Es gibt jedoch keine Einschränkungen für Auszahlungen, maximale Gewinne/Verluste oder die Dauer von Spielen. Gesperrte Spieler dürfen den Spielbereich nicht betreten oder in Casinos spielen. Um dies zu gewährleisten, müssen strenge Einlasskontrollen eingeführt werden. Diese Steuerelemente umfassen das Abgleichen der Spieler mit einer landesweiten Spieler-Sperrdatenbank. Online-Casino-Operationen sind von dem Online-Verbot betroffen. Wetten: Der Interstate-Vertrag betrachtet (Online- und Einzelhandels-)Sportwetten, d. h. Sportwetten mit festen Quoten, nur über den Ausgang von Sportveranstaltungen oder Teilen von Sportveranstaltungen (S.

3 Abs. 1) 4 Zwischenstaatenvertrag) als lizenzierbar. Wetten auf nicht-sportliche Veranstaltungen (z. B. Sozial-/Finanzwetten oder Sekundärlotterien) sind nicht gestattet. Pari-mutuel/pool-Wetten sind dem staatlichen Monopol vorbehalten.

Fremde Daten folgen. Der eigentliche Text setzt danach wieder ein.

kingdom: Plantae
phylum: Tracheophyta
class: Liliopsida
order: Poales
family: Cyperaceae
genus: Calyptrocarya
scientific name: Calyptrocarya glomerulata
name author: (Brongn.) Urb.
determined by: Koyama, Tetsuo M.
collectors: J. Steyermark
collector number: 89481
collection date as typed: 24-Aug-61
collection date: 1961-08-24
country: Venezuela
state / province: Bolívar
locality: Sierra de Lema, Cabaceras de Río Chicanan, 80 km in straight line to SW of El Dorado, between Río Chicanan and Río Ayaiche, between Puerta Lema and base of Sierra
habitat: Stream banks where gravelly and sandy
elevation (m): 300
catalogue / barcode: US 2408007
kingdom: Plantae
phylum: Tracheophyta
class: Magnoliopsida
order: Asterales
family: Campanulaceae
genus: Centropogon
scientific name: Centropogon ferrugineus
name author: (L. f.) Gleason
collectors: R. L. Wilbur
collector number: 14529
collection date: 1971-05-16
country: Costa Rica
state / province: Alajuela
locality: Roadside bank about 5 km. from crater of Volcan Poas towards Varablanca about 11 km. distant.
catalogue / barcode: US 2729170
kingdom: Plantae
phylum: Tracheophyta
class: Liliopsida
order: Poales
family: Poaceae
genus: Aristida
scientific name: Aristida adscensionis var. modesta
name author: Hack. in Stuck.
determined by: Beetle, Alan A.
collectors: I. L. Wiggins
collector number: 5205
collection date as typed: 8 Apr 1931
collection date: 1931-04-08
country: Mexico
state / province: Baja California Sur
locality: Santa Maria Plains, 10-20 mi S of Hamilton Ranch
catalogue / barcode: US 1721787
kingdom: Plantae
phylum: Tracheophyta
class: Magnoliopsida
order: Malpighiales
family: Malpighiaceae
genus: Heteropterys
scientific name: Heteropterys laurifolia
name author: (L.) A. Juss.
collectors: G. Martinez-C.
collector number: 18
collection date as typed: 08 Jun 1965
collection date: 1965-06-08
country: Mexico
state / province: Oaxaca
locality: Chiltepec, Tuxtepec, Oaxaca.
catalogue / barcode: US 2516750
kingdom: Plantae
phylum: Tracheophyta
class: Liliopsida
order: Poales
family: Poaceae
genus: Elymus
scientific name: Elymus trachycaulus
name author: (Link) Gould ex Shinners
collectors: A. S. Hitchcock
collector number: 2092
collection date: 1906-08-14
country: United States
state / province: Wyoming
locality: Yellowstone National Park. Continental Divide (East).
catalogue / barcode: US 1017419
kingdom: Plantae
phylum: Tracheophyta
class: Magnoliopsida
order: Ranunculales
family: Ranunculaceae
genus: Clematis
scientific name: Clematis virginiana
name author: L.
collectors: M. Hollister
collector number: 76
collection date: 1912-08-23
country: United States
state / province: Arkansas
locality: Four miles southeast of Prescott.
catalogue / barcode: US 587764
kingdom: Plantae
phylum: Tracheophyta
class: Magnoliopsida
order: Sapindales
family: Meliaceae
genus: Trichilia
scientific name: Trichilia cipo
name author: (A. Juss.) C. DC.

Trotz der Einleitung eines Lizenzierungsverfahrens im Jahr 2012 wurden bisher keine nationalen Sportwettenlizenzen erteilt. Das Verfahren konnte nicht abgeschlossen werden, da bestätigt wurde, dass es gegen den Grundsatz der Transparenz und Nichtdiskriminierung durch deutsche und europäische Gerichte verstößt. Zum Zeitpunkt des Schreibens wurde ein neues Lizenzierungsverfahren angekündigt. Die Lizenzanforderungen und die erforderlichen Unterlagen wurden veröffentlicht, die Lizenzen werden jedoch nicht vor Januar 2020 erteilt. Die zentrale Verantwortung für die Erteilung von Sportwettenlizenzen wurde dem Land Hessen übertragen.

Zunächst übernahm das hessische Innenministerium diese Verantwortung. Die Verantwortung wurde inzwischen an das Regierungspräsidium Darmstadt delegiert. Der Regionalrat befasst sich auch mit Online-Wetten für Pferderennen, allerdings war dieses Dokument ziemlich zweideutig formuliert und wurde noch nicht auf einer breiteren Basis umgesetzt.